Your task: Within the records below, find each line that holds the string "center", then copy it.

Material for this task:
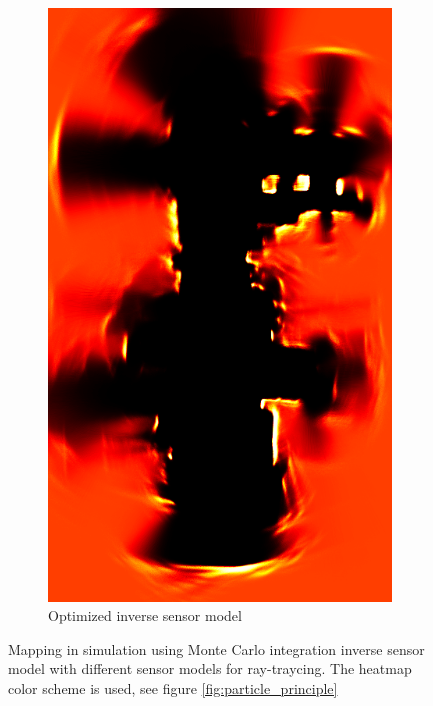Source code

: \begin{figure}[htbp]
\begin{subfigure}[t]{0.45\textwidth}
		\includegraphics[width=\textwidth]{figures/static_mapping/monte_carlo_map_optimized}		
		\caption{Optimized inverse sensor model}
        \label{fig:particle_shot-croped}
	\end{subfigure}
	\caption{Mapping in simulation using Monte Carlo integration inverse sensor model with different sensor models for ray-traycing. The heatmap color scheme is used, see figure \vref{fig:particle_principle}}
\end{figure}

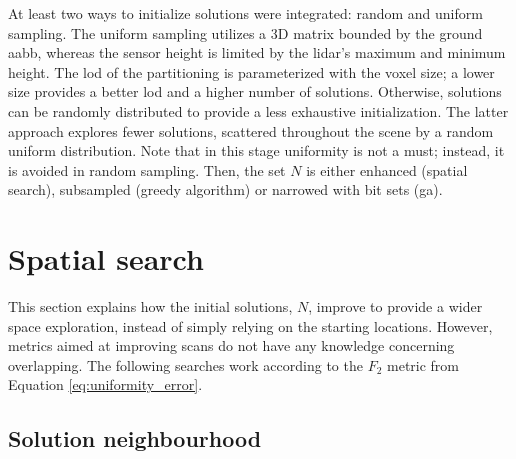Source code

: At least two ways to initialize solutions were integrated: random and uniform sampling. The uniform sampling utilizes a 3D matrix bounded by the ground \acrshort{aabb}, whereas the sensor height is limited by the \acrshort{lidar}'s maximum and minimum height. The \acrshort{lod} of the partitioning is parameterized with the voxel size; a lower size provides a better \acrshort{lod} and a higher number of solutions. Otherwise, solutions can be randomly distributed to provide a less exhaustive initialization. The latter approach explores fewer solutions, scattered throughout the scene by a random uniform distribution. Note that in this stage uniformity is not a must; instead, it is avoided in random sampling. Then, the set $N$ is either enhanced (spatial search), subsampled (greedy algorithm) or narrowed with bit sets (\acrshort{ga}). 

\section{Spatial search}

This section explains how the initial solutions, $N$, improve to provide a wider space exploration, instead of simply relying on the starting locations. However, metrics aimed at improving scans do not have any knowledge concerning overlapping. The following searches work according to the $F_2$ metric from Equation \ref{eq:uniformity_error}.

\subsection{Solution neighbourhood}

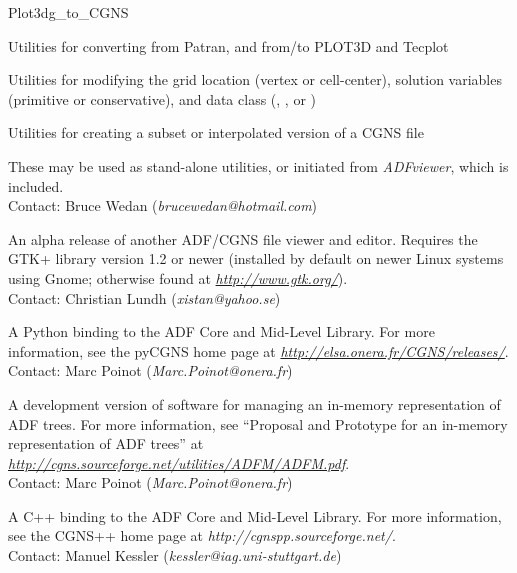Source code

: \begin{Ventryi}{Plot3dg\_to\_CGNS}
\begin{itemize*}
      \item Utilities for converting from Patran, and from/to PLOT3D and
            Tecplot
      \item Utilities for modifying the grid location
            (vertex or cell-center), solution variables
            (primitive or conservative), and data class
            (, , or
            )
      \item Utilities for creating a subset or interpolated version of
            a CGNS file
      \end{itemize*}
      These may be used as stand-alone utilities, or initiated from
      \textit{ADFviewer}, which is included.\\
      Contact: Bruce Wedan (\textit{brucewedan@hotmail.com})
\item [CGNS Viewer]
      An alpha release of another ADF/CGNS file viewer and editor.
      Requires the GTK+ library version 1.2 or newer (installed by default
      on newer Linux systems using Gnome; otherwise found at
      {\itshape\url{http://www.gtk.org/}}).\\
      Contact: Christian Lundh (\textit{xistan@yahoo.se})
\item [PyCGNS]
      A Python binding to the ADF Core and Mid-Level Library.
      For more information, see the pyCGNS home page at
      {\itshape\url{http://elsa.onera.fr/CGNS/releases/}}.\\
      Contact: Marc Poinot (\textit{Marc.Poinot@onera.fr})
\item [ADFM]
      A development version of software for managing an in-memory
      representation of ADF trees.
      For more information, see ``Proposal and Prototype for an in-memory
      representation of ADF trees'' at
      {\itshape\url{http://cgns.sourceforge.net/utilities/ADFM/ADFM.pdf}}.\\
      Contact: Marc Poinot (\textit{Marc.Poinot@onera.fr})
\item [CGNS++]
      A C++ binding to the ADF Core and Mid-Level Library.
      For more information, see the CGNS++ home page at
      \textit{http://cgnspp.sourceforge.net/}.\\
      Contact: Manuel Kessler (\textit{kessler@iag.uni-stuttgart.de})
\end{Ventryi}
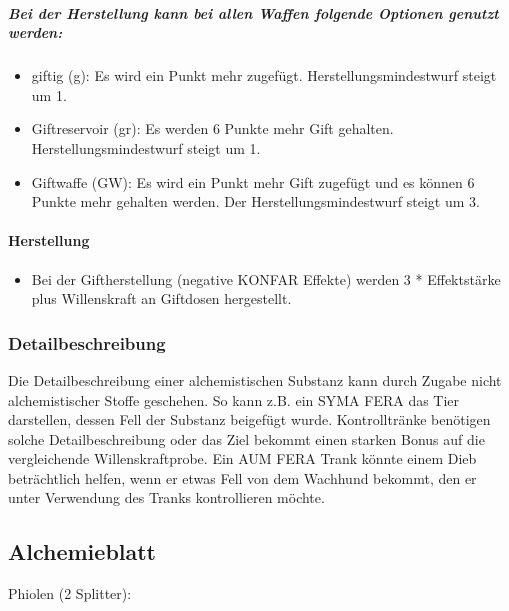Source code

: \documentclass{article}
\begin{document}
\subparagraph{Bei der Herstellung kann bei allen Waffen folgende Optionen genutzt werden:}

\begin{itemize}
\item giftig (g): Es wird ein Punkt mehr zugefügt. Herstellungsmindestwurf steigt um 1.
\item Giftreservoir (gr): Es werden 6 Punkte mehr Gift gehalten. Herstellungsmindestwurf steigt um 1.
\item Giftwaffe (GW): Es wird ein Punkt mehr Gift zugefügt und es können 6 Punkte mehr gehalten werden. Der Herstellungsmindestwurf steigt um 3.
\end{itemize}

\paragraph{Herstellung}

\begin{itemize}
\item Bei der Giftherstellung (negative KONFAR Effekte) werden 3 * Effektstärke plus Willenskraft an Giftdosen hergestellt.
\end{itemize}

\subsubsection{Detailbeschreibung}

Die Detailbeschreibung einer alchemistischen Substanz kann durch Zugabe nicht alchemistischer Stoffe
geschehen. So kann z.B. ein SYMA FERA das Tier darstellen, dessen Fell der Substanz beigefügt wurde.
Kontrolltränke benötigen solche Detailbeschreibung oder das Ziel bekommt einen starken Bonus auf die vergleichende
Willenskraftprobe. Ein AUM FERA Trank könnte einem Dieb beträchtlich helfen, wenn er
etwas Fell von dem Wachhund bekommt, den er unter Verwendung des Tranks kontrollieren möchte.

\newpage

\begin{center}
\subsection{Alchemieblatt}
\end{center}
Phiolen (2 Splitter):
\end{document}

Expected answer:
            (vertex or cell-center), solution variables
\begin{center}
\end{center}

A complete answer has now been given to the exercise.